Martin Bravenboer. Connecting XML Processing and Term Rewriting with Tree Grammars . Institute of Information and Computing Sciences, Utrecht University, The Netherlands. Master's thesis INF/SCR-04-08, November 20, 2003. (ps, pdf)


The widespread acceptance of xml for exchanging tree-like data between software tools has resulted in a growing interest in tools for binding xml to native data structures of a language and the design of dedicated languages for processing xml.

In the Stratego/XT project the components of transformation system operate on term representations of programs. These representations are encoded in the aterm format, which has a more explicit structure than xml. Most of these components are implemented in Stratego, a transformation language that supports a separation of rewrite rules and rewriting strategies.

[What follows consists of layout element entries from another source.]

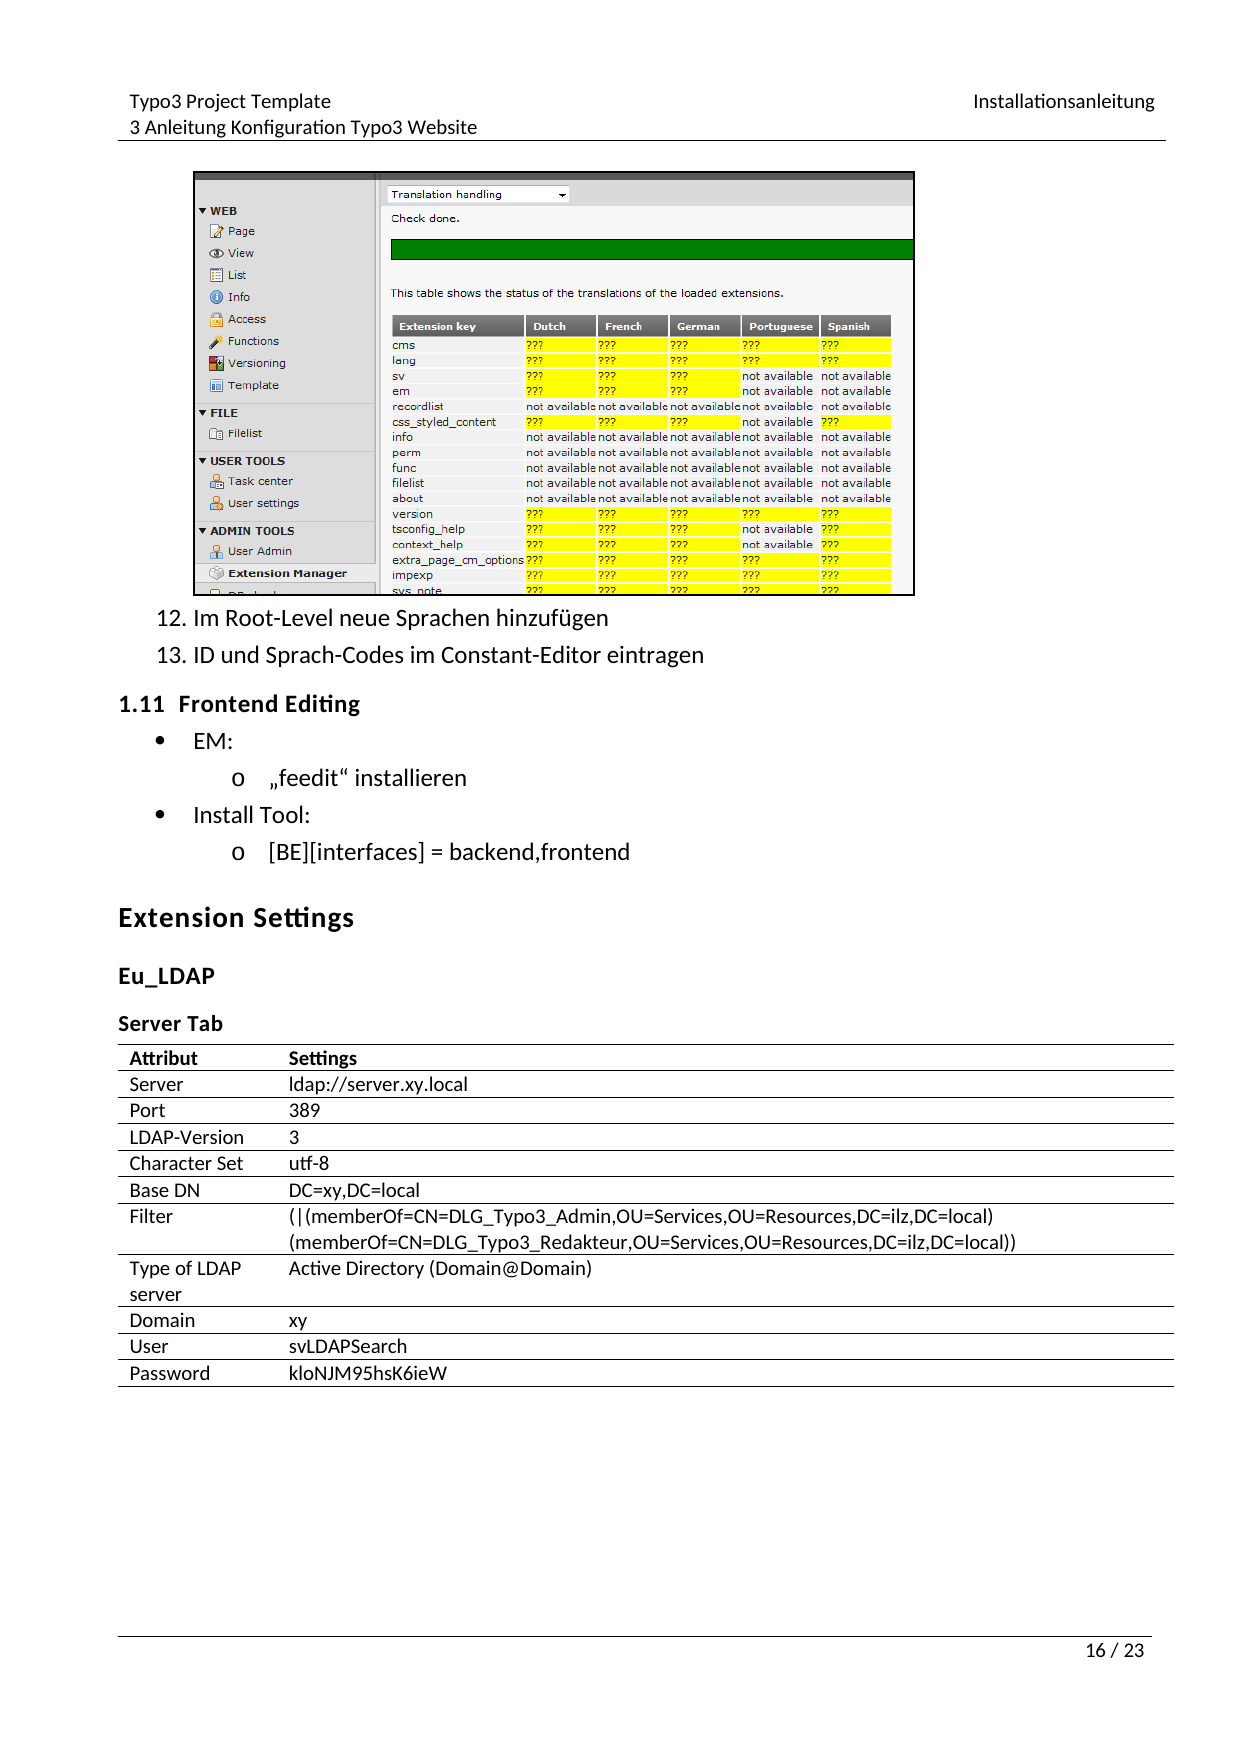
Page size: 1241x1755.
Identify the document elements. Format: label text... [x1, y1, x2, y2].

table_cell Character Set [118, 1151, 277, 1176]
table_cell Active Directory (Domain@Domain) [278, 1255, 1174, 1306]
table_cell 389 [278, 1098, 1174, 1123]
table_cell Domain [118, 1307, 277, 1333]
list ID und Sprach-Codes im Constant-Editor eintragen [156, 639, 1152, 669]
subtitle Server Tab [118, 1009, 1152, 1037]
table_cell Base DN [118, 1177, 277, 1202]
table_cell LDAP-Version [118, 1124, 277, 1149]
table_cell DC=xy,DC=local [278, 1177, 1174, 1202]
table_cell svLDAPSearch [278, 1334, 1174, 1359]
list Install Tool: [156, 800, 1152, 830]
table_cell xy [278, 1307, 1174, 1333]
table_cell kloNJM95hsK6ieW [278, 1360, 1174, 1386]
list Im Root-Level neue Sprachen hinzufügen [156, 602, 1152, 633]
table_header Settings [278, 1045, 1174, 1070]
list [BE][interfaces] = backend,frontend [231, 836, 1152, 868]
table_cell Server [118, 1071, 277, 1097]
table_cell Port [118, 1098, 277, 1123]
table_cell Type of LDAP server [118, 1255, 277, 1306]
subtitle Frontend Editing [118, 688, 1152, 719]
list „feedit“ installieren [231, 762, 1152, 793]
table_header Attribut [118, 1045, 277, 1070]
table_cell 3 [278, 1124, 1174, 1149]
table_cell utf-8 [278, 1151, 1174, 1176]
list EM: [156, 725, 1152, 755]
subtitle Eu_LDAP [118, 960, 1152, 991]
table_cell (|(memberOf=CN=DLG_Typo3_Admin,OU=Services,OU=Resources,DC=ilz,DC=local) (memberOf=CN=DLG_Typo3_Redakteur,OU=Services,OU=Resources,DC=ilz,DC=local)) [278, 1204, 1174, 1254]
table_cell User [118, 1334, 277, 1359]
table_cell Password [118, 1360, 277, 1386]
table_cell Filter [118, 1204, 277, 1254]
table_cell ldap://server.xy.local [278, 1071, 1174, 1097]
subtitle Extension Settings [118, 899, 1152, 935]
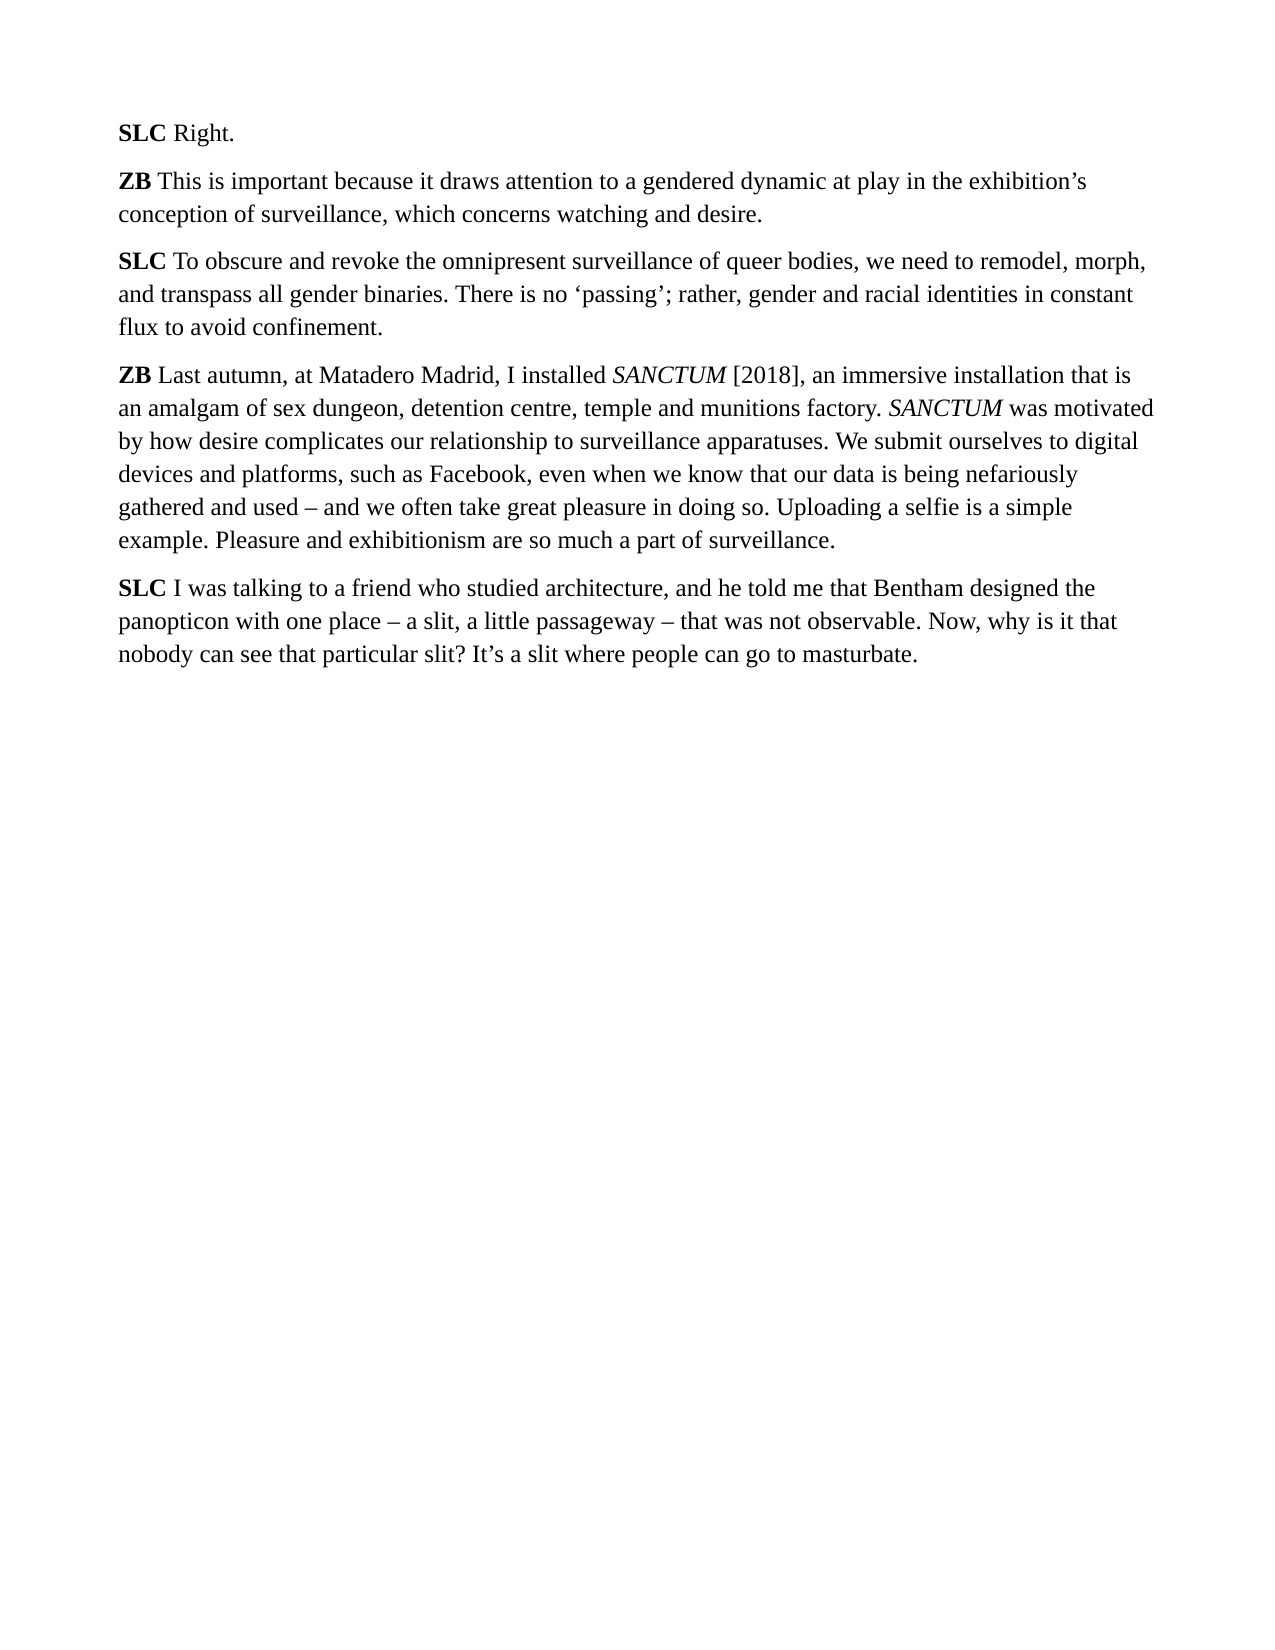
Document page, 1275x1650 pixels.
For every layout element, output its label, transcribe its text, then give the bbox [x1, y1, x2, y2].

We have developed a set of tools that unifies xml processing and term rewriting. The different needs of xml processing application are served by providing several levels of term representations of xml. The tool kit consists of syntax, document and data-oriented representations of xml and the tools for manipulating them. In modular and reusable tools we apply the basic principles of tree and hedge grammars to obtain a natural, more explicitly structured representation of an xml document in a term.

Our tools enable interoperability of xml and aterm tools. All term representations of xml can be transformed using Stratego. This enables the implementation of complex xml transformations using the strategic rewriting paradigm and the generic traversals of Stratego.